Computer 42 is coupled to pilot light indicators, or the like, via relay I/O unit 43 and flasher 44. This allows computer 42 to provide visual indication of the dispensing status, e.g. "ready to dispense fuel", "proper fuel not available" or "contaminated fuel condition", by sending a signal to the pilot indicator associated with a particular label on a control console at the fueling stand or proximate the handle. Of course, a display panel, such as a CRT panel or an LCD panel can be used for more detailed indication and status reports. Also, a keypad, or other input device can be coupled to computer 42 to require that the operator enter a security code or other identification before operating the system. If the proper identification is not entered, the valves can all be placed in the closed position to prevent unauthorized fueling. Also, the system can be coupled to other computer systems through known data links to provide inventory information, accounting information, and other business functions.

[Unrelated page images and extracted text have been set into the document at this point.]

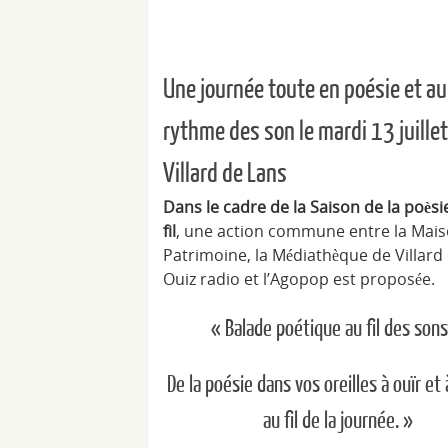
Une journée toute en poésie et au
rythme des son le mardi 13 juillet
Villard de Lans
Dans le cadre de la Saison de la poèsie
fil
, une action commune entre la Mai
Patrimoine, la Médiathèque de Villard
Ouiz radio et l’Agopop est proposée.
« Balade poétique au fil des son
De la poésie dans vos oreilles à ouïr et 
au fil de la journée. »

The invention disclosed herein through the preferred embodiment discussed above provides a fuel dispensing system that is particularly well suited for use with aircraft. However, the invention can be used to fuel any type of vehicle or fuel burning device. The invention is fully automatic and distinguishes between various types and grades of fuel to prevent erroneous fueling, Also, the invention easily identifies the type of fuel suited for the tank without requiring modification to the tank. The invention further insures that the fuel is not contaminated at any time during the fueling process.
The invention has been described through a preferred embodiment. However, those skilled in he art will recognize that various modifications can be made without departing from the scope of the invention as defined by the appended claims. For example, the various components can communicate through any desired communication link, such as an optical infrared device, or the like.